** Provided passage follows **

AI Review - Attempt 1/3

Image Description

The volcano plot displays 2000 simulated gene expression data points. The x-axis shows "Log₂ Fold Change" ranging from approximately -4 to 6, and the y-axis shows "-Log₁₀ (P-value)" ranging from 0 to about 2.6. Three categories of points are color-coded: gray points (Not significant) form a dense cloud in the center/lower portion, blue points (Down-regulated) appear in the upper-left quadrant representing genes with negative fold changes and high significance, and red points (Up-regulated) appear in the upper-right quadrant representing genes with positive fold changes and high significance. Three dashed threshold lines are present: a horizontal line at approximately y=1.3 (p-value threshold of 0.05) and vertical lines at x=±1 (fold change thresholds). The legend is positioned in the top-right corner with a light background. The overall background is a subtle light gray (#FAFAFA).

** End of Provided passage **

> [Exercise requirements]
**1.** Write out the volcano plot description word for word, everything from "The volcano plot" down to "light gray (#FAFAFA).".
**2.** Using the volcano plot description, say whether each statement is true (yes or no), and quote the exact words that settle it. (a) The legend sits in the top-left corner. (b) Blue points stand for down-regulated genes. (c) The plot shows 5000 data points.

** Data shown follows **

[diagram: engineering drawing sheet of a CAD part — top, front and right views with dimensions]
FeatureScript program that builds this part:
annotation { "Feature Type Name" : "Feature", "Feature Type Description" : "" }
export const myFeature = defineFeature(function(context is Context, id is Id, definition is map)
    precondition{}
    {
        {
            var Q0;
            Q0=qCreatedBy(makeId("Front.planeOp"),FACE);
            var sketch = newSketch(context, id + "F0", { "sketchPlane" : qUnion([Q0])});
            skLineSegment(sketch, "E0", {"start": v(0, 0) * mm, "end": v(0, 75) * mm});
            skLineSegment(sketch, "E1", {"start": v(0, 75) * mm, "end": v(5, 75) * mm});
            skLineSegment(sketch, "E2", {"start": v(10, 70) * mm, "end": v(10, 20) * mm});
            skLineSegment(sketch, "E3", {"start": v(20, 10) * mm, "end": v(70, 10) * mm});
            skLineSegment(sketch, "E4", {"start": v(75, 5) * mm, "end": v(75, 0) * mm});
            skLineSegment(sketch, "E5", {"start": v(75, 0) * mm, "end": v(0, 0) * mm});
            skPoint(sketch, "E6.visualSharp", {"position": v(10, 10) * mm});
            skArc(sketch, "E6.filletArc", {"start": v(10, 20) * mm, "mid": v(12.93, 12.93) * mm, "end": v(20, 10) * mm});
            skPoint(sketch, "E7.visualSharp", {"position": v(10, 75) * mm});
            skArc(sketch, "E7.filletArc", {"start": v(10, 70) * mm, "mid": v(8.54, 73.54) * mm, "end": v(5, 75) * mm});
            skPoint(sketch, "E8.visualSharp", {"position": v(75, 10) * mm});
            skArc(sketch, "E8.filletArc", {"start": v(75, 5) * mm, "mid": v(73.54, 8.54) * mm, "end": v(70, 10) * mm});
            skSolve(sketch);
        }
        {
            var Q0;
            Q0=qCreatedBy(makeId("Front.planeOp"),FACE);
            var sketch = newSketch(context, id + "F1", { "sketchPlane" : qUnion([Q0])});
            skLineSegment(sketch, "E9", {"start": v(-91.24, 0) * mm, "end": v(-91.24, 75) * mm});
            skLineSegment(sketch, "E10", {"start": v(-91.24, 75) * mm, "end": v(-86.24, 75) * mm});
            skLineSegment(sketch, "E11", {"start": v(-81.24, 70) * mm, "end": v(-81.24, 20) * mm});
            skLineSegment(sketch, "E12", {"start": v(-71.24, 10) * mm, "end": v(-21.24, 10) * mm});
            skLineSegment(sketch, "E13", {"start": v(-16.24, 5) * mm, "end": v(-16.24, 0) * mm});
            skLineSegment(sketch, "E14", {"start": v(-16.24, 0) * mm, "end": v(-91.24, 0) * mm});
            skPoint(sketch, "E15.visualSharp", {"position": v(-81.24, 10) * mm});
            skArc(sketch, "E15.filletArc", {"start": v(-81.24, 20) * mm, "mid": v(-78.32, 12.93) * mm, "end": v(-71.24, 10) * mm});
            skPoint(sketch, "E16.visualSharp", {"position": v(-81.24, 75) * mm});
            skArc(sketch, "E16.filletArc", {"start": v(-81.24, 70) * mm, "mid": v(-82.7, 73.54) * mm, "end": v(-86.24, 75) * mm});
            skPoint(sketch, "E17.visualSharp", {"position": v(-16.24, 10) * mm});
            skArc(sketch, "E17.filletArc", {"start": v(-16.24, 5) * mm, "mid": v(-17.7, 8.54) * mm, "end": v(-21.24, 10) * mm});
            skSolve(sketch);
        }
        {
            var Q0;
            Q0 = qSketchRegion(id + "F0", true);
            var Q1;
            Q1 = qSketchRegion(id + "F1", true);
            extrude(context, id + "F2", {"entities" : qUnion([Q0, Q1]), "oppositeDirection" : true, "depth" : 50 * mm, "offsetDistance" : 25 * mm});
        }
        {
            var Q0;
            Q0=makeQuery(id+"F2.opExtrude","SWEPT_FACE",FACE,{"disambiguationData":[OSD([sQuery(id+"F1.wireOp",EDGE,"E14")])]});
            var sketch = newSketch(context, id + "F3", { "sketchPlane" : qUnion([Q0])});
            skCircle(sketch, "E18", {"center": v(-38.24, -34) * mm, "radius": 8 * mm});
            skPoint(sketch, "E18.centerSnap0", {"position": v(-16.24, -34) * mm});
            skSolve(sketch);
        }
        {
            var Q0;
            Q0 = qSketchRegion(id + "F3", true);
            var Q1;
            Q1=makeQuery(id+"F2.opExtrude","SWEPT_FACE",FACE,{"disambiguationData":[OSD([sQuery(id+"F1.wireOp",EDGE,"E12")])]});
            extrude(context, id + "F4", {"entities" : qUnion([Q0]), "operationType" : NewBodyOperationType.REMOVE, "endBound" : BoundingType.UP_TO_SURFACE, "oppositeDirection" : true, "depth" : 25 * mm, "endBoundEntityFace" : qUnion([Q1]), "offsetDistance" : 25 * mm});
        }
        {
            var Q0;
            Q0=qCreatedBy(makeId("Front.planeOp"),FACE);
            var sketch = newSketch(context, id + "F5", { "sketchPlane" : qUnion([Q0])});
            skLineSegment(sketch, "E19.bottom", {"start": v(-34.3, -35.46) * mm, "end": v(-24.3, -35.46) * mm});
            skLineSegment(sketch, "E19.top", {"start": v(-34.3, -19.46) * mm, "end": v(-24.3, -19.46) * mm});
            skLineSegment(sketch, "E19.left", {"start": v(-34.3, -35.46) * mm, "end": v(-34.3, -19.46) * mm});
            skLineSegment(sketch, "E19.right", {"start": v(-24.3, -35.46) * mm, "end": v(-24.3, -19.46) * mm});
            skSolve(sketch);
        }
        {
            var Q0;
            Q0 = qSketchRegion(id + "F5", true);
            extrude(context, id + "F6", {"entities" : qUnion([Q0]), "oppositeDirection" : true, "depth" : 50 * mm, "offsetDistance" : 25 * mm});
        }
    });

** End of Data shown **

> [Expected outputs]
**1.**
The volcano plot displays 2000 simulated gene expression data points. The x-axis shows "Log₂ Fold Change" ranging from approximately -4 to 6, and the y-axis shows "-Log₁₀ (P-value)" ranging from 0 to about 2.6. Three categories of points are color-coded: gray points (Not significant) form a dense cloud in the center/lower portion, blue points (Down-regulated) appear in the upper-left quadrant representing genes with negative fold changes and high significance, and red points (Up-regulated) appear in the upper-right quadrant representing genes with positive fold changes and high significance. Three dashed threshold lines are present: a horizontal line at approximately y=1.3 (p-value threshold of 0.05) and vertical lines at x=±1 (fold change thresholds). The legend is positioned in the top-right corner with a light background. The overall background is a subtle light gray (#FAFAFA).

**2.**
(a) No: "The legend is positioned in the top-right corner with a light background."
(b) Yes: "blue points (Down-regulated) appear in the upper-left quadrant"
(c) No: "The volcano plot displays 2000 simulated gene expression data points."